VL: The PhD is the main focus for me over the next few years, and that's what I need to spend the rest of 2017 doing. In the short-term, I have two exhibitions coming up: the first is a group show in Copenhagen where I'll be showing As It Transpired – a piece made in Manchester for an exhibition at Untitled Gallery. I invited a budgiehandler to bring his budgies into the gallery and I just filmed what happened. I had no control over how the birds or he moved around the space – it was about pushing against control and curating, and just letting it happen. The second exhibition is at Millennium Gallery in Sheffield, where I'll be showing the Remedy series from 2012, comprised of images of empty billboards in Greece between the airport and Athens. It documents a time when the economic crisis was apparent, and before the graffiti artists got their hands on them. The majority of the boards were completely empty and they became these monolithic symbols of austerity and the turmoil that the whole country was and still is in.

SO: This isn't your first time at AirSpace Gallery. How has your practice changed since your first exhibition in Stoke-on-Trent, and how has your experience working with Mark Devereux Projects challenged your practice?
VL: In Conjunction 10 I displayed a series of bronze insects. I was interested in presenting these insects as memorials for failure.

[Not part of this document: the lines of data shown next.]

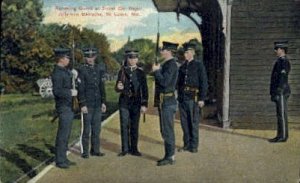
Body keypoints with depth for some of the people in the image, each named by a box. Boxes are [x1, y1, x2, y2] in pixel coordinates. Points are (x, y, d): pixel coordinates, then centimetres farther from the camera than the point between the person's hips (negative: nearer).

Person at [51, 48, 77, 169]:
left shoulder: (65, 70, 13)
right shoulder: (57, 73, -16)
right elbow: (57, 91, -24)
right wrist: (70, 93, -17)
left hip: (68, 107, 10)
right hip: (63, 108, -10)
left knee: (66, 134, 15)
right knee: (62, 135, -3)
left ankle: (63, 159, 24)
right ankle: (60, 161, 6)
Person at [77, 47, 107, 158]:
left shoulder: (98, 69, 11)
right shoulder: (82, 70, -6)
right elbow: (80, 89, -9)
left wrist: (103, 102, 11)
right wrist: (82, 104, -13)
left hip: (98, 104, 5)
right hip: (87, 104, -5)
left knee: (97, 128, 9)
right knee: (87, 129, 0)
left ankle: (95, 150, 18)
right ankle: (84, 151, 9)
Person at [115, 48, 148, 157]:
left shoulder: (140, 72, 2)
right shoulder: (122, 71, 5)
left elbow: (144, 90, 1)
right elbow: (117, 89, 6)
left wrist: (144, 104, -5)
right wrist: (119, 88, -18)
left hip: (136, 103, 0)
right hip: (124, 102, 1)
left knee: (134, 126, 4)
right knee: (124, 126, 1)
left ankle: (134, 149, 14)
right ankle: (125, 149, 11)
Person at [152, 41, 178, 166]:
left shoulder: (171, 65, -14)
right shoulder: (166, 64, 17)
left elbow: (164, 82, -23)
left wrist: (156, 71, -13)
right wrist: (158, 71, 10)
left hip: (168, 103, -10)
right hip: (164, 102, 10)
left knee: (167, 130, -6)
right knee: (165, 130, 13)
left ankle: (170, 157, 0)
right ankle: (169, 155, 20)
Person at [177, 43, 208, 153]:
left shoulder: (199, 65, -2)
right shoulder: (182, 67, 15)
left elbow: (203, 83, -6)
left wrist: (202, 99, -11)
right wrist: (178, 96, 11)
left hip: (193, 98, -5)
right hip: (182, 98, 5)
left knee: (194, 123, 0)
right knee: (184, 122, 8)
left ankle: (194, 146, 9)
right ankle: (186, 144, 18)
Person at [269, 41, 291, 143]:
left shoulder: (284, 61, -12)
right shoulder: (280, 61, 19)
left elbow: (283, 78, -19)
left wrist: (278, 93, -22)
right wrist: (274, 93, 21)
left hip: (281, 93, -10)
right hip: (279, 93, 10)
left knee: (282, 115, -7)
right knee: (280, 115, 10)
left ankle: (282, 136, -4)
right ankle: (281, 136, 13)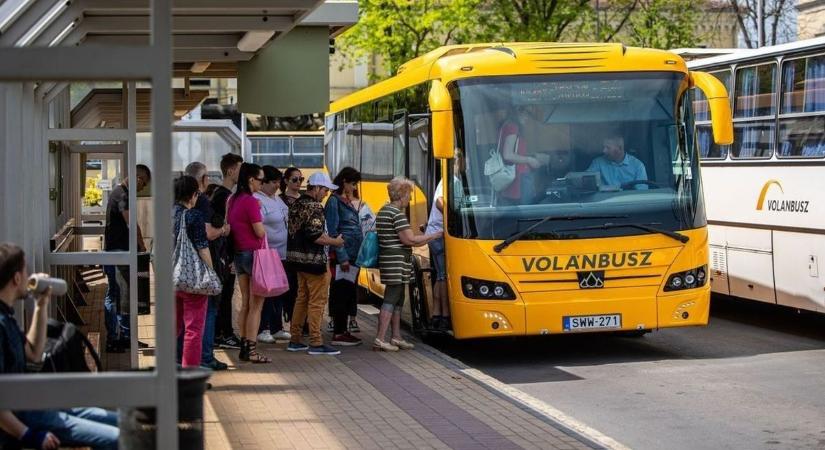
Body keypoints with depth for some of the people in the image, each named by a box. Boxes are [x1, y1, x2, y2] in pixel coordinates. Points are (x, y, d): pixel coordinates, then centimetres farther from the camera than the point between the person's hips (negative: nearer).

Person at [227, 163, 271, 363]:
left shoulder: (233, 200, 9)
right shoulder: (251, 201, -17)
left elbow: (228, 224, 15)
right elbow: (260, 232, -15)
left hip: (238, 254, 9)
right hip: (253, 254, -9)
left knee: (245, 304, 13)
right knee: (256, 305, -3)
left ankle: (244, 347, 16)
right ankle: (251, 350, -3)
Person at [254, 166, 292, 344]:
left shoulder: (277, 199, 16)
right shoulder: (257, 200, -14)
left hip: (282, 254, 9)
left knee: (279, 294, 14)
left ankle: (277, 328, 23)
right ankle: (262, 329, 5)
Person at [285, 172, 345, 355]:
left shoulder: (297, 204, 12)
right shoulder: (314, 207, -16)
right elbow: (315, 236, -23)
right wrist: (335, 241, -10)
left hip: (298, 258, 9)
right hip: (314, 260, -9)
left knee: (302, 299, 16)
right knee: (317, 302, -4)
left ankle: (295, 340, 20)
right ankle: (315, 343, -2)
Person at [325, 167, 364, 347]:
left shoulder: (354, 202, 17)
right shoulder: (334, 201, -8)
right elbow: (332, 231, -13)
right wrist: (342, 257, -17)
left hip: (354, 255, 8)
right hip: (343, 255, -8)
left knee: (350, 291, 11)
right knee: (341, 292, -5)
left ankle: (344, 330, 18)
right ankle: (338, 333, -1)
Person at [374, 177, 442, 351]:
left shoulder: (384, 211, 16)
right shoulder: (397, 214, -15)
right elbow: (409, 240, -18)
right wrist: (436, 235, -11)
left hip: (388, 259, 10)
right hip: (397, 262, -10)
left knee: (397, 299, 14)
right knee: (391, 299, -8)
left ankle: (396, 337, 19)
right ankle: (380, 340, -9)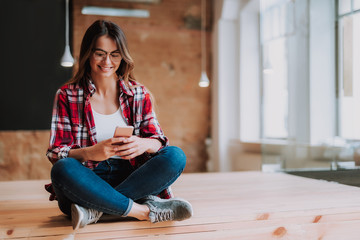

From there, the things that have developed my practice the most have been my job at UCLAN. It's opened up so many doors in terms of funding and academic support. Then other opportunities have come from connections that I made in Berlin – that's where the Joshua Tree exhibition began. The experience I gained just before that project is still kind of giving. It's incredible. And then through UCLAN I did the sabbatical, which again completely changed the project, and at the end of that Mark invited me to become part of MDP. From there, we've worked on different projects which has increased the potential to do bigger things – there's more people involved and more time can be invested in the project. MDP set up the HOME exhibition and this one at AirSpace through the gallery's curatorial open-call. Lots of hard work, shows and networking have got me to this point.